Widener Nurses Celebrate Graduation at Nightingale

The School of Nursing celebrated the Class of 2019 at the annual Nightingale Ceremony. Named after Florence Nightingale, the founder of modern nursing, the ceremony is a longstanding tradition that symbolizes the students’ transition into the nursing field ahead of commencement.
Approximately 180 graduating students took the “International Pledge for Nurses” in the company of faculty, friends and family, acknowledging their obligation to always provide the highest level of care for those in need regardless of background, including race, gender and religion.

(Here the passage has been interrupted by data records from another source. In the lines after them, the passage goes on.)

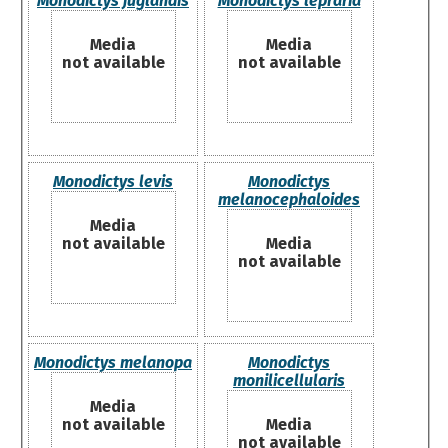
Monodictys juglandis
Monodictys lepraria
Media
Media
not available
not available
Monodictys levis
Monodictys
melanocephaloides
Media
not available
Media
not available
Monodictys melanopa
Monodictys
monilicellularis
Media
not available
Media
not available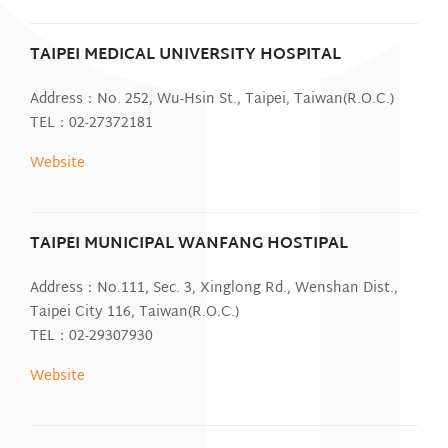
TAIPEI MEDICAL UNIVERSITY HOSPITAL
Address：No. 252, Wu-Hsin St., Taipei, Taiwan(R.O.C.)
TEL：02-27372181
Website
TAIPEI MUNICIPAL WANFANG HOSTIPAL
Address：No.111, Sec. 3, Xinglong Rd., Wenshan Dist.,
Taipei City 116, Taiwan(R.O.C.)
TEL：02-29307930
Website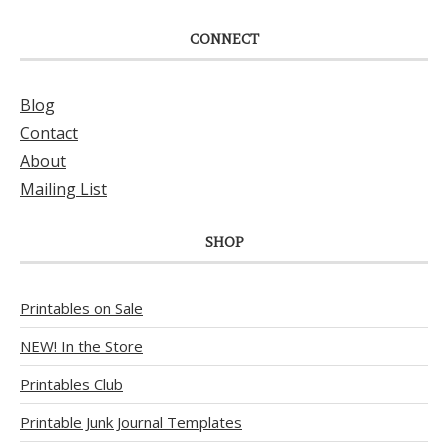
CONNECT
Blog
Contact
About
Mailing List
SHOP
Printables on Sale
NEW! In the Store
Printables Club
Printable Junk Journal Templates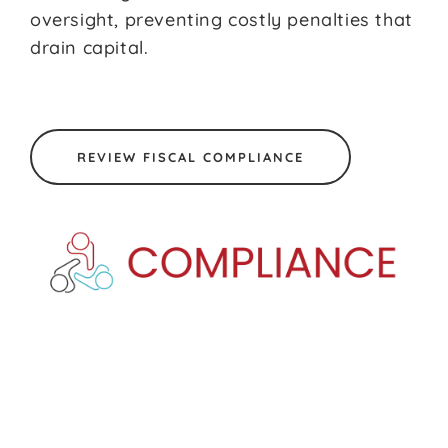
oversight, preventing costly penalties that
drain capital.
REVIEW FISCAL COMPLIANCE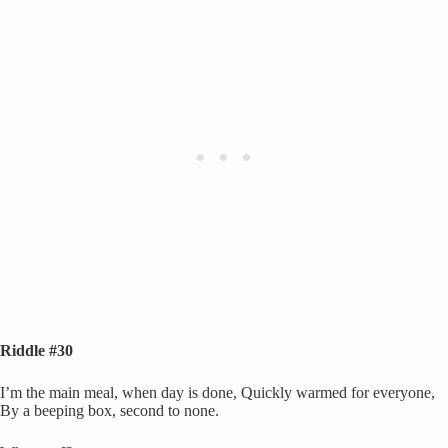
Riddle #30
I’m the main meal, when day is done, Quickly warmed for everyone,
By a beeping box, second to none.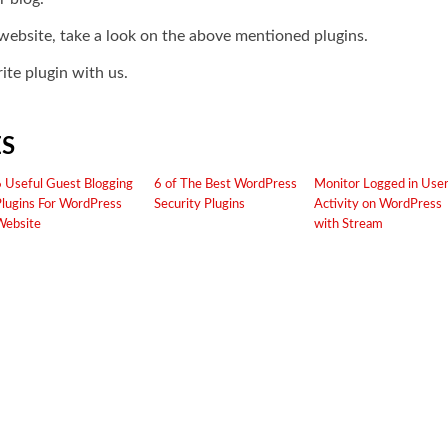
r website, take a look on the above mentioned plugins.
ite plugin with us.
ES
6 Useful Guest Blogging
6 of The Best WordPress
Monitor Logged in Use
Plugins For WordPress
Security Plugins
Activity on WordPress
Website
with Stream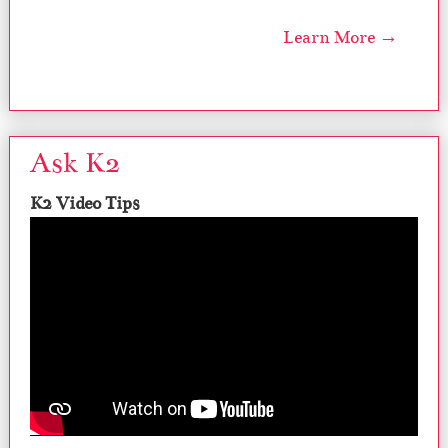
Learn More →
Ask K2
K2 Video Tips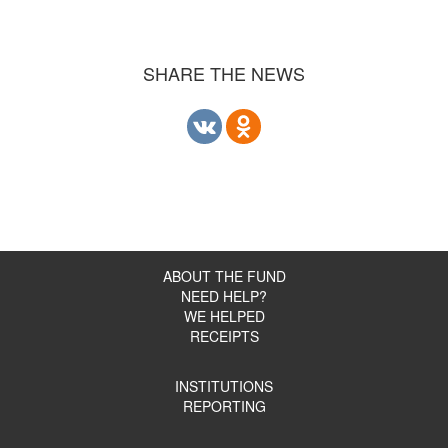
SHARE THE NEWS
ABOUT THE FUND
NEED HELP?
WE HELPED
RECEIPTS
INSTITUTIONS
REPORTING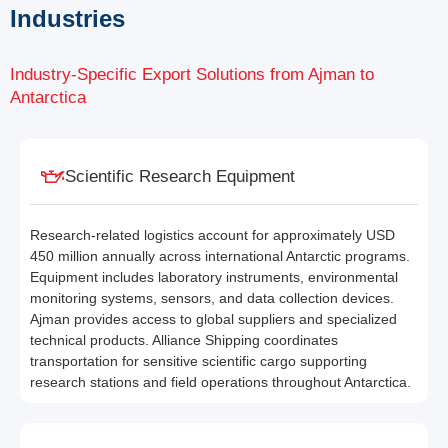
Industries
Industry-Specific Export Solutions from Ajman to
Antarctica
Scientific Research Equipment
Research-related logistics account for approximately USD
450 million annually across international Antarctic programs.
Equipment includes laboratory instruments, environmental
monitoring systems, sensors, and data collection devices.
Ajman provides access to global suppliers and specialized
technical products. Alliance Shipping coordinates
transportation for sensitive scientific cargo supporting
research stations and field operations throughout Antarctica.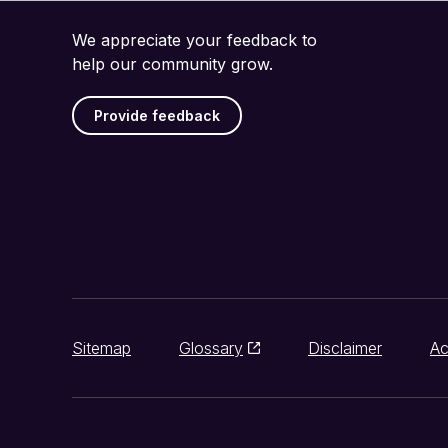
We appreciate your feedback to
help our community grow.
Provide feedback
Sitemap
Glossary
Disclaimer
Ac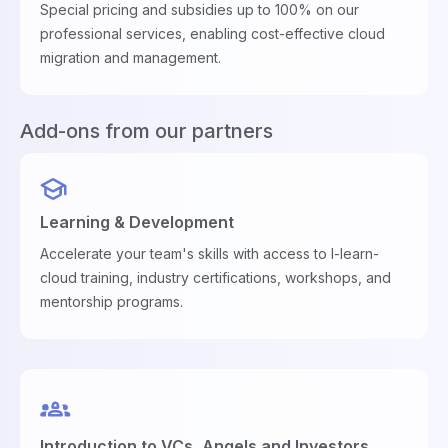
Special pricing and subsidies up to 100% on our
professional services, enabling cost-effective cloud
migration and management.
Add-ons from our partners
Learning & Development
Accelerate your team's skills with access to I-learn-
cloud training, industry certifications, workshops, and
mentorship programs.
Introduction to VCs, Angels and Investors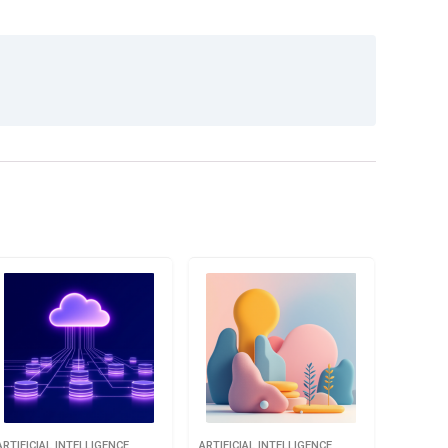
ARTIFICIAL INTELLIGENCE
ARTIFICIAL INTELLIGENCE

As the students recited the pledge, they lit lantern candles, a symbolic gesture in which the flame represents the human spirit that is at the core of healing.
During the ceremony, President Julie E. Wollman reflected on the critically important role that graduates will step into following commencement.
“Nurses are the core of health care and they make all the difference and for that I thank you,” Wollman said. “Your work is not only lifesaving, but it can be life changing.”
In her keynote address, Sandy Summers, RN, MSN, MPH, emphasized the need for advocacy within the nursing profession.
“Nursing is about making the whole world better, every part of it, all the time,” Summers said. “I believe as nurses it is our job to protect not just the patients in the bed who line the floor, but everyone on earth.”
As founder and executive director of The Truth About Nursing, a nonprofit that focuses on changing global perceptions of nursing by challenging negative media depictions of nurses, Summers shared her experience advocating for the respect of all nurses as means to improve health care delivery and outcomes.
Whether through advocacy or policy action, Summers outlined that “nurses especially must speak out against the many forces that underline health.” Summers encouraged the graduates to lead the next generation of health care providers and create effective policy changes, just as Nightingale did.
Carolian Doane was chosen as the student speaker. Reflecting on the past four years of nursing school, Doane explained that their success was driven by passion for the profession and the support of their peers. Doane also noted that success was achieved through grit thanks to the advice of the late Dr. Susan Mills.
“She always said that nursing school took grit; that we needed to be resilient – and she was right” Doane said.
Doane dared her classmates to carry the passion, support and grit they experienced in nursing school with them into the field.
“Be passionate about your work, support your patients, and have the grit to get through your toughest of days, because as nurses we have to give everything we have. Not only for our patients, but for ourselves.”